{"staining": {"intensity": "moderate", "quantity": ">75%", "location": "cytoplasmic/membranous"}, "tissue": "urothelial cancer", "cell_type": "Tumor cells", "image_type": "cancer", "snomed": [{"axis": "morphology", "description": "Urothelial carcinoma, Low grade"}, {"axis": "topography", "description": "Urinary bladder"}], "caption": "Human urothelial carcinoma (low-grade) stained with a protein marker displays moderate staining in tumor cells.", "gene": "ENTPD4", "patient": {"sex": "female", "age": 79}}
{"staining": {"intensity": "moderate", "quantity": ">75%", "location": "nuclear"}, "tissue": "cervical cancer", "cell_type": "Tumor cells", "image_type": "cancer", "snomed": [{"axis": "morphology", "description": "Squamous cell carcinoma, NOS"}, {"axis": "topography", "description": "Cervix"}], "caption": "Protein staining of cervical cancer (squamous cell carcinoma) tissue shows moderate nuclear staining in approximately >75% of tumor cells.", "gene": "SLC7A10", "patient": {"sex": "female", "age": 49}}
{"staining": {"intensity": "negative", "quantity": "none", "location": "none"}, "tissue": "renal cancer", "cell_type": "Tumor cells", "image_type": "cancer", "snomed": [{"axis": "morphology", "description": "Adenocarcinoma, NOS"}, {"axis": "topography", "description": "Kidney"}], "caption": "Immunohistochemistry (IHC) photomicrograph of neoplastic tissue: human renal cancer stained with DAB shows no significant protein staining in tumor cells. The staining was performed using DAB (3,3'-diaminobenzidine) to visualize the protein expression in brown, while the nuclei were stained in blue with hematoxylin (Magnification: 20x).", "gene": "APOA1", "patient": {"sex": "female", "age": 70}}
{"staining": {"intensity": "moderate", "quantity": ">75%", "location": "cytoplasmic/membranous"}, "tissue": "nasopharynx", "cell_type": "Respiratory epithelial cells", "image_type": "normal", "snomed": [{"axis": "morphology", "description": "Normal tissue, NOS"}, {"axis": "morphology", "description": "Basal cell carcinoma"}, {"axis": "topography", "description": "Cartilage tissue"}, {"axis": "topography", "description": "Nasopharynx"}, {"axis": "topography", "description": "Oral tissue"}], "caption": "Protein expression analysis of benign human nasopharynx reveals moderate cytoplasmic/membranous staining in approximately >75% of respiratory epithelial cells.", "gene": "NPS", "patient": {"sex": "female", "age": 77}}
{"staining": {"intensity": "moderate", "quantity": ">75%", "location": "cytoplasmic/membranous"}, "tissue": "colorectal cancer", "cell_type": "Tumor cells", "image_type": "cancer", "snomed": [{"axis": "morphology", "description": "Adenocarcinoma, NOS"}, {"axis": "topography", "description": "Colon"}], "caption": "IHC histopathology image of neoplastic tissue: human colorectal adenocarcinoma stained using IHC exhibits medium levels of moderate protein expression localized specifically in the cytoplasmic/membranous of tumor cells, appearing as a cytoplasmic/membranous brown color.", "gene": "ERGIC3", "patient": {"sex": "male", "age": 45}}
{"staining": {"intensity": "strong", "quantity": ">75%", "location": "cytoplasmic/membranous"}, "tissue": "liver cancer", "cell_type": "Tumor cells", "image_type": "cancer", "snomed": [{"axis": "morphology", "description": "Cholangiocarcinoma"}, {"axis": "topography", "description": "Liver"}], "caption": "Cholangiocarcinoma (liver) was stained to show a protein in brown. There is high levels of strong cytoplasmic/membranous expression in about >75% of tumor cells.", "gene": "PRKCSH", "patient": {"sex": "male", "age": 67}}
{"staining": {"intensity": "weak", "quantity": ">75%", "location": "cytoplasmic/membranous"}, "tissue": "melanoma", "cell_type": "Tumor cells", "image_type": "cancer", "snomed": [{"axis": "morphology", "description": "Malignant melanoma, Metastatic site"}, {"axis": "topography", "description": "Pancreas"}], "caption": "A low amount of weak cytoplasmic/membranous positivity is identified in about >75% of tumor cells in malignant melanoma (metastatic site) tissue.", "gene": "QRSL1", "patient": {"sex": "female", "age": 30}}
• • •
◆ YOUR INSTRUCTIONS ◆
A word-for-word copy of the entries, from the first line through the line containing "staining of cervical", is the whole answer.

◆ ANSWER SECTION ◆
{"staining": {"intensity": "moderate", "quantity": ">75%", "location": "cytoplasmic/membranous"}, "tissue": "urothelial cancer", "cell_type": "Tumor cells", "image_type": "cancer", "snomed": [{"axis": "morphology", "description": "Urothelial carcinoma, Low grade"}, {"axis": "topography", "description": "Urinary bladder"}], "caption": "Human urothelial carcinoma (low-grade) stained with a protein marker displays moderate staining in tumor cells.", "gene": "ENTPD4", "patient": {"sex": "female", "age": 79}}
{"staining": {"intensity": "moderate", "quantity": ">75%", "location": "nuclear"}, "tissue": "cervical cancer", "cell_type": "Tumor cells", "image_type": "cancer", "snomed": [{"axis": "morphology", "description": "Squamous cell carcinoma, NOS"}, {"axis": "topography", "description": "Cervix"}], "caption": "Protein staining of cervical cancer (squamous cell carcinoma) tissue shows moderate nuclear staining in approximately >75% of tumor cells.", "gene": "SLC7A10", "patient": {"sex": "female", "age": 49}}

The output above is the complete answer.